The most intriguing thing in the Cisco affair is its adoption of the tactic of silence. This because many analysts question* whether the Federal Police operations was as truculent as claimed.* [as claimed by whom? Who claimed it was truculent?] In tax crimes, the normal procedure is to issue a citation, as other tech firms have experienced.

But his is not a case primarily about “tax crimes.” This is not about having an accountant who pushes those deductions close to the creative edge, resulting in long meetings with your friend neighborhood Tupi IRS auditor.

This is a case about the bribery of federal officials to assist in forgery of documentation.

In keeping silent, Cisco becomes vulnerable to attacks by investigators and being laid siege to by competitors. Perhaps its executives are innocent, but the fact is that, by chickening out, they are acting like they are guilty.

This is all pretty much complete horseshit, I think.

Which is why I do not buy this magazine.

The concrete task here, however, is to count the number of anonymously sourced factoids here. I will try to go back and flag them with a red *.

The technical problem: How to mark statements that should be sourced, but are not. Let us mark those with a red [WS?], for “who says?” Let’s mark speculation with [SPEC].
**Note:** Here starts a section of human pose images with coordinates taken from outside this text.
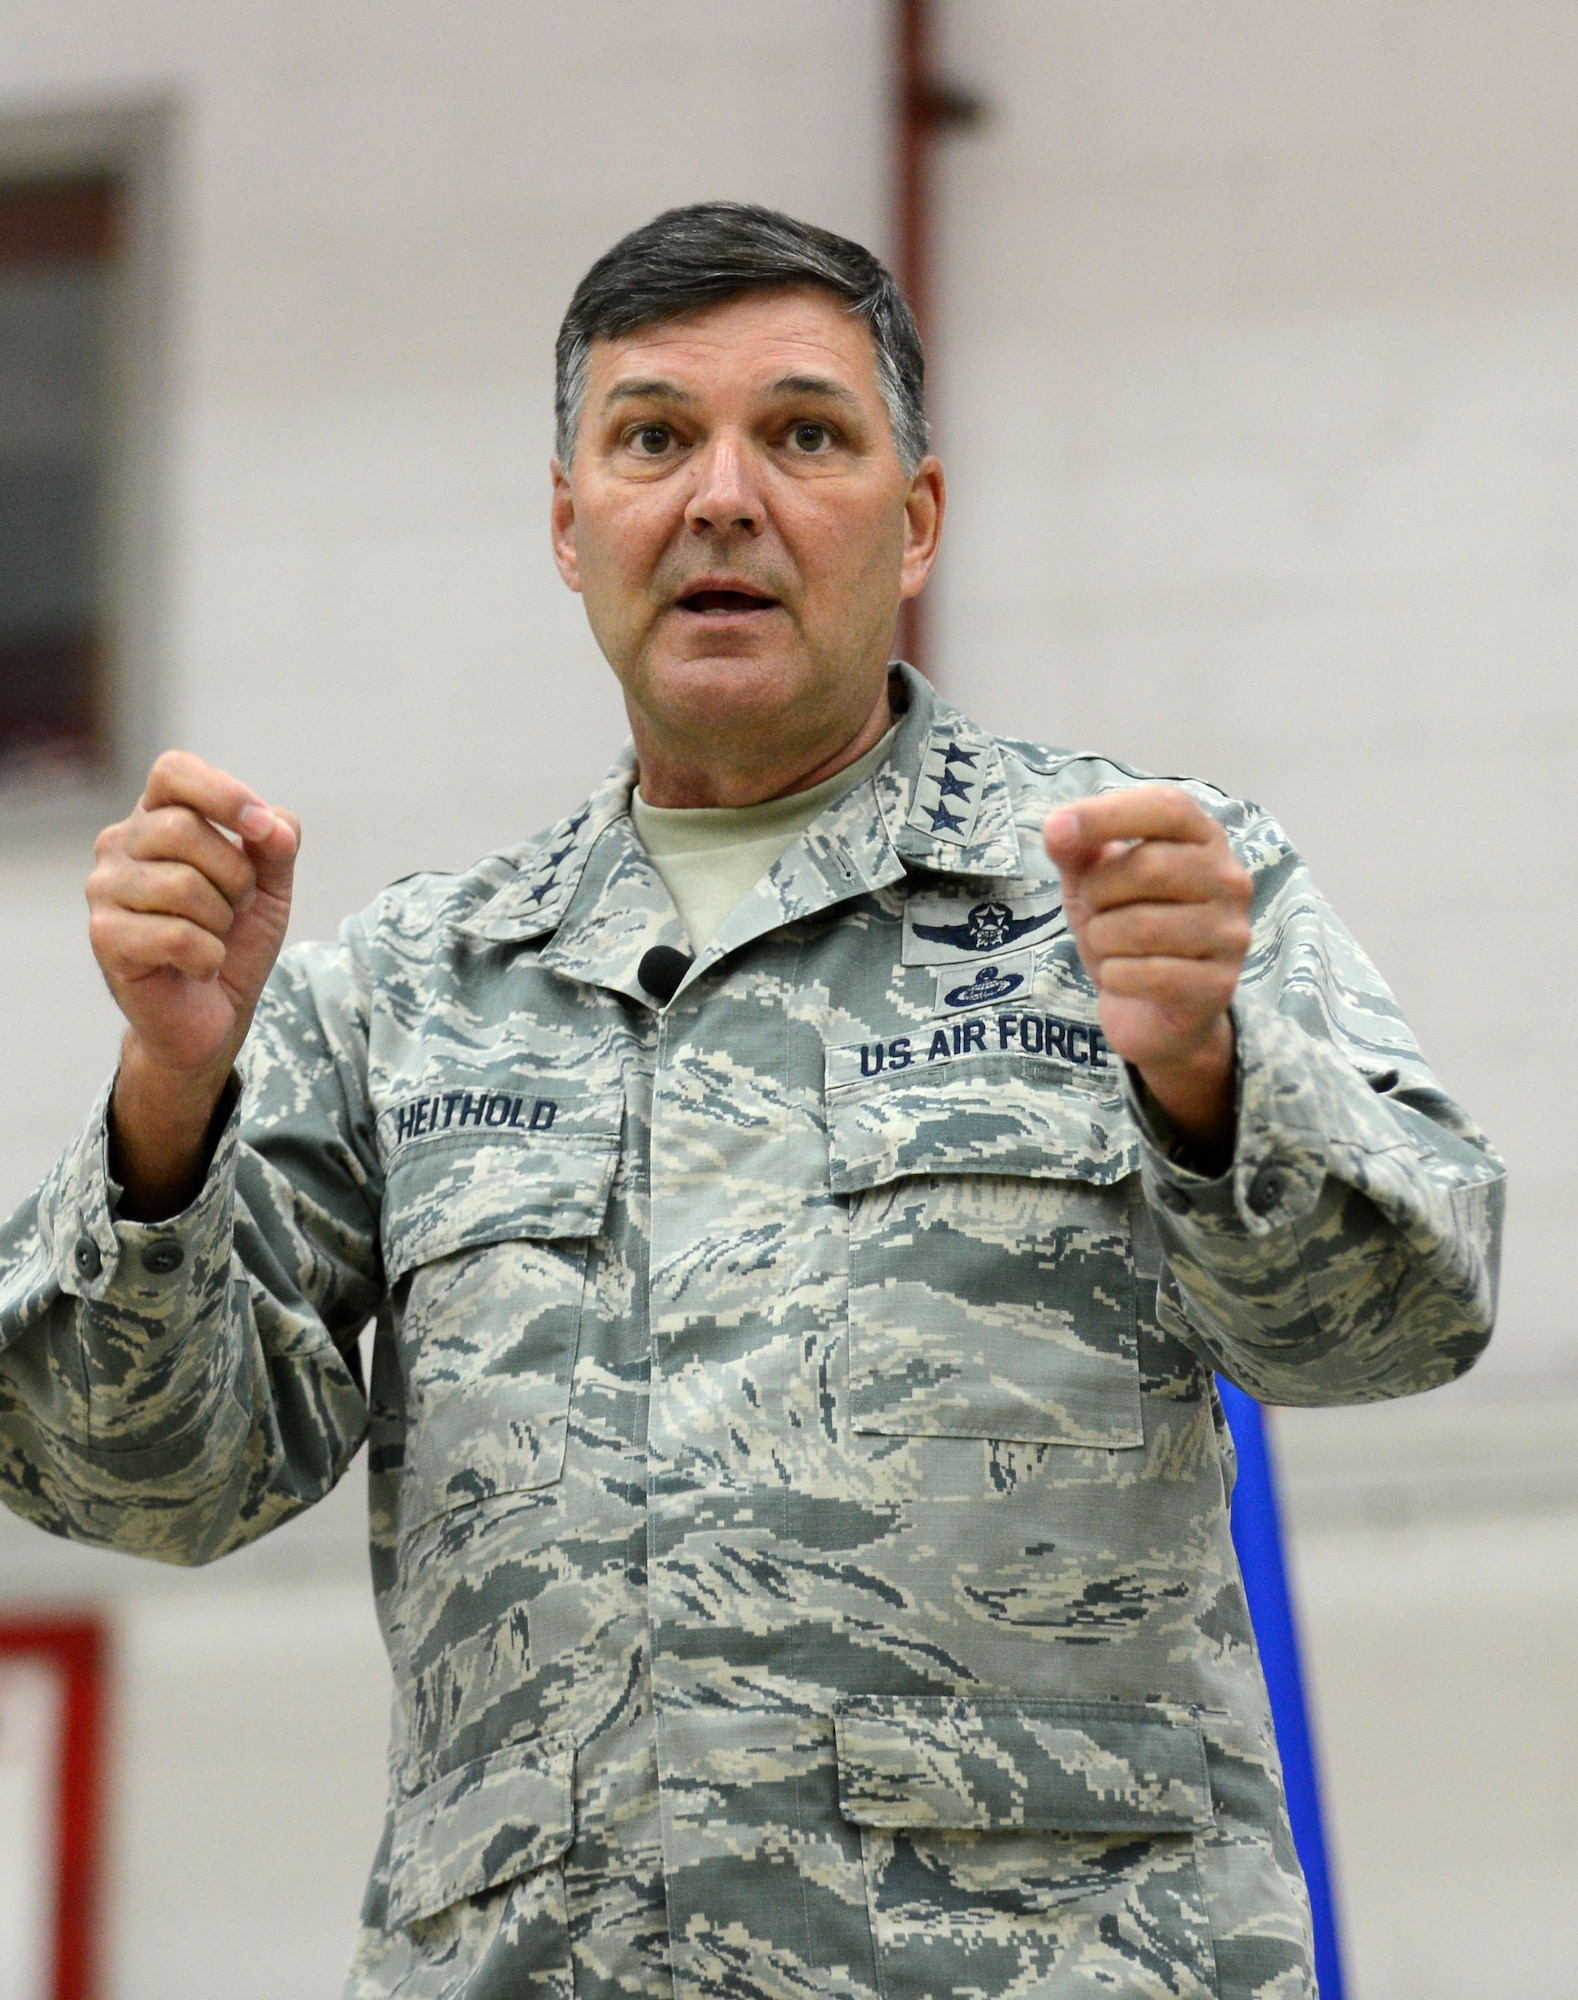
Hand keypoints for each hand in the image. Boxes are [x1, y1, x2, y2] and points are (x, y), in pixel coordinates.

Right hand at [87, 752, 299, 1217]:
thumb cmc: (235, 937)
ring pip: (181, 883)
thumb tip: (274, 826)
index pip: (174, 771)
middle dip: (235, 874)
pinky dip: (208, 956)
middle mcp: (119, 843)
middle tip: (237, 906)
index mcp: (157, 816)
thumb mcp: (271, 884)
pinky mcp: (104, 937)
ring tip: (215, 936)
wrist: (214, 1012)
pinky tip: (201, 966)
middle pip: (185, 828)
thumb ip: (277, 843)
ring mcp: (104, 889)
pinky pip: (176, 935)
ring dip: (222, 919)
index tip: (263, 828)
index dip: (224, 793)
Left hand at [1043, 786, 1250, 1168]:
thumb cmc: (1123, 929)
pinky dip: (1115, 976)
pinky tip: (1120, 976)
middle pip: (1150, 867)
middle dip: (1099, 892)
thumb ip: (1076, 849)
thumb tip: (1057, 828)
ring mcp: (1231, 933)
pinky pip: (1150, 974)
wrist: (1151, 1010)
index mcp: (1202, 839)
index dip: (1109, 814)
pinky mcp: (1220, 985)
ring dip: (1103, 938)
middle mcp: (1229, 879)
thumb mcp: (1092, 881)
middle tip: (1095, 911)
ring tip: (1108, 946)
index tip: (1057, 830)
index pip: (1167, 808)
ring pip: (1144, 926)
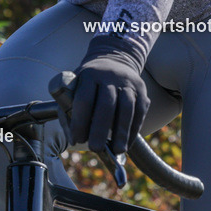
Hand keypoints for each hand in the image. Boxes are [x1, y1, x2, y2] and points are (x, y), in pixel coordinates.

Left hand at [66, 35, 148, 154]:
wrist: (113, 60)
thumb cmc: (89, 82)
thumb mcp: (74, 88)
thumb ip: (69, 111)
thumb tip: (73, 139)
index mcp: (89, 75)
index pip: (84, 99)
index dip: (80, 121)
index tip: (77, 139)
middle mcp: (109, 76)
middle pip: (106, 105)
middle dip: (100, 129)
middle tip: (95, 148)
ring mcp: (127, 82)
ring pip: (126, 108)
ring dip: (121, 132)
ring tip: (116, 151)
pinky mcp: (141, 90)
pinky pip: (139, 112)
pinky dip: (133, 130)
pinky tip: (127, 143)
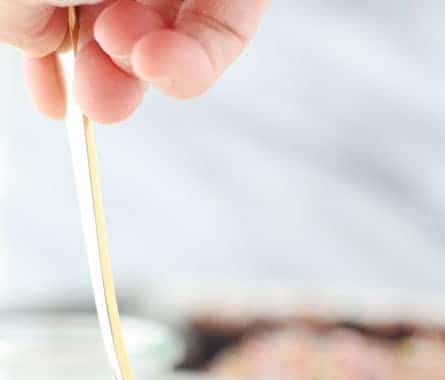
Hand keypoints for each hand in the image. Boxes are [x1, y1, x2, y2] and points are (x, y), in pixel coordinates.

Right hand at [0, 0, 268, 121]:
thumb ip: (16, 10)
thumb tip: (37, 41)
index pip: (64, 9)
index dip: (54, 60)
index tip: (53, 108)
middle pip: (117, 25)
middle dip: (106, 76)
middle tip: (99, 104)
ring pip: (168, 31)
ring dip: (145, 64)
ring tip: (133, 57)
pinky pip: (226, 27)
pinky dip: (196, 59)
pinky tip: (162, 66)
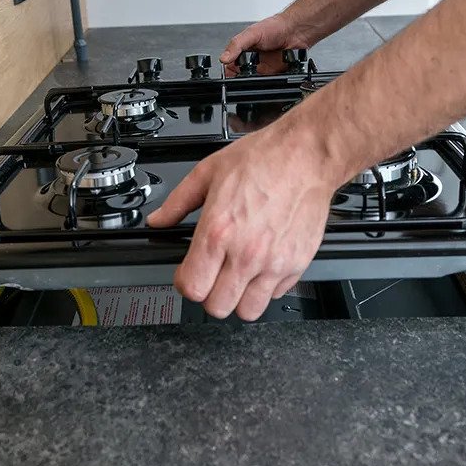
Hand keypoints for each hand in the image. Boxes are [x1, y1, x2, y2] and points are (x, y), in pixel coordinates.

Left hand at [147, 122, 336, 320]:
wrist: (306, 155)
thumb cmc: (263, 159)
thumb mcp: (208, 172)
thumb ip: (177, 202)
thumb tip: (159, 220)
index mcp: (218, 231)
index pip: (192, 287)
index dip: (184, 283)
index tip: (188, 274)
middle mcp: (246, 253)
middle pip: (217, 307)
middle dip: (209, 295)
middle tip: (213, 277)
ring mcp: (274, 262)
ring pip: (247, 310)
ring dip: (238, 298)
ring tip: (238, 278)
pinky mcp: (297, 263)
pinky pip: (275, 294)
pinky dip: (266, 287)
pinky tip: (262, 265)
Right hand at [220, 12, 314, 76]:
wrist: (296, 30)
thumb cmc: (274, 26)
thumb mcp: (251, 34)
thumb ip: (236, 45)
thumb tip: (224, 58)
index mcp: (242, 52)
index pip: (230, 68)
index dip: (229, 75)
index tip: (231, 78)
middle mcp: (252, 62)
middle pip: (243, 79)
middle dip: (245, 81)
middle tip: (249, 77)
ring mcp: (264, 69)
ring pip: (257, 83)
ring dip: (258, 83)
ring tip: (263, 74)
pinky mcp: (275, 74)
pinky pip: (271, 84)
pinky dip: (272, 83)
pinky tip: (273, 76)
This would include attributing psychological traits to the subjects of the coverage without explaining that attribution. If someone says “I am surprised,” that is one thing.

You see some newpapers being more carefully about this these days. I remember reading something like the following about a court appearance by Scooter Libby, for example: “He seemed nervous: speaking more rapidly than usual, repeatedly patting his hair and stroking his noses, and lacing and unlacing his fingers rapidly.”

But obviously “apparently disoriented” is pure quacking speculation about the mental state of another, without any adequate grounds.